───── Provided data
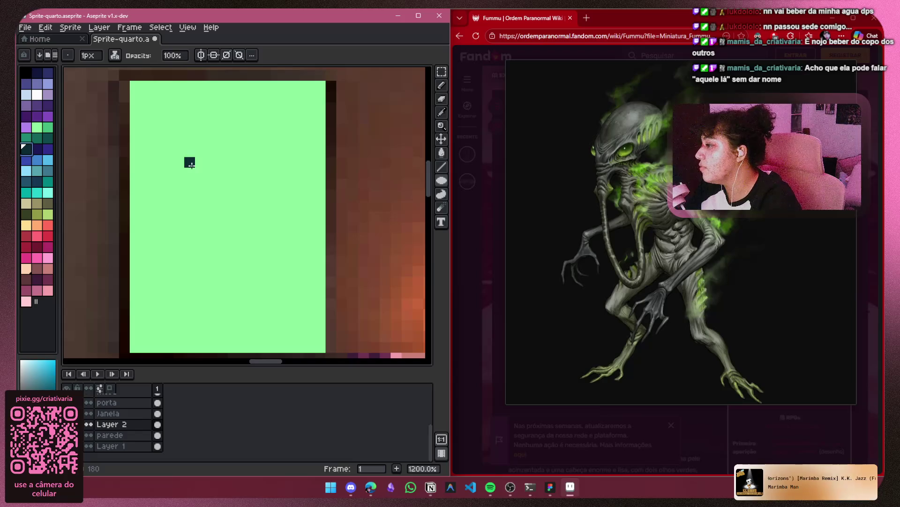
pyautogui.click(191, 427)
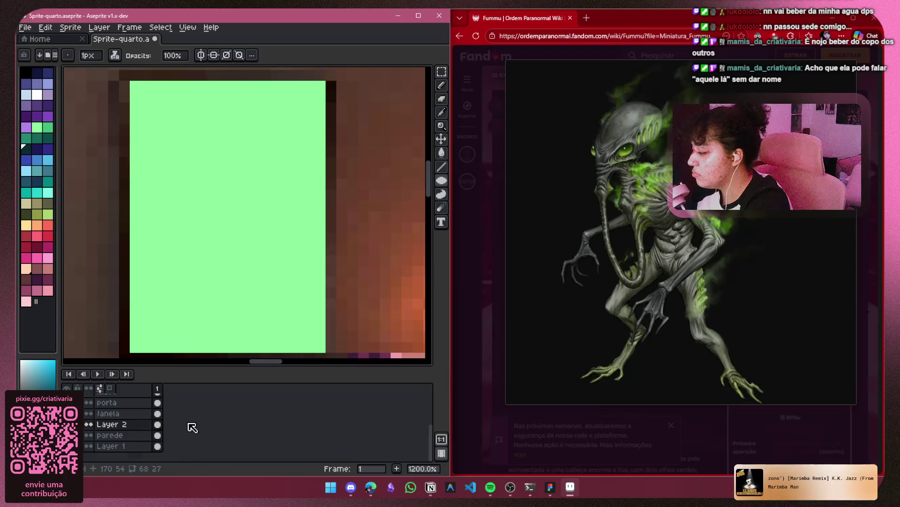
pyautogui.press('shift+n')
# Toggle Layer 2's visibility to compare its contents
pyautogui.scroll(-2, 193, 426)
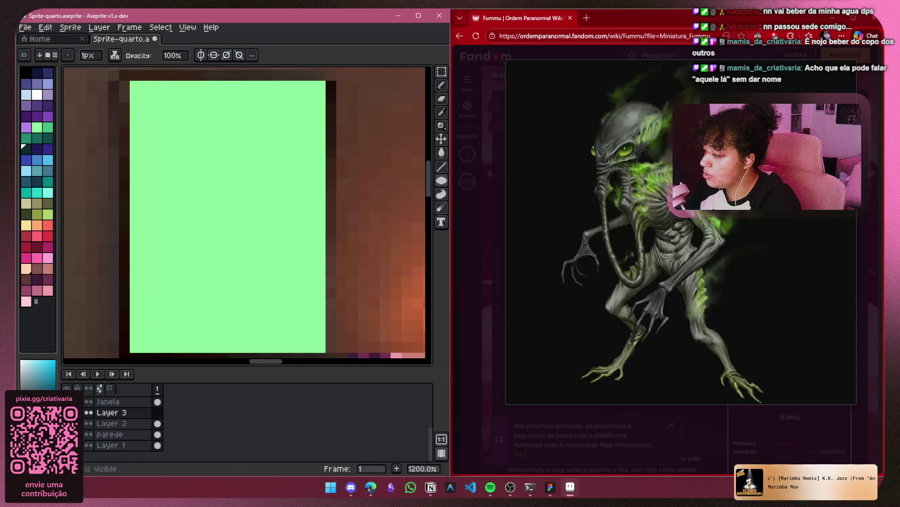
pyautogui.click(90, 423)
pyautogui.click(90, 423)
──────────
A verbatim copy of the listing is required, with all pictures left out.

** Response area **
pyautogui.click(191, 427)
pyautogui.press('shift+n')
# Toggle Layer 2's visibility to compare its contents
pyautogui.scroll(-2, 193, 426)
pyautogui.click(90, 423)
pyautogui.click(90, 423)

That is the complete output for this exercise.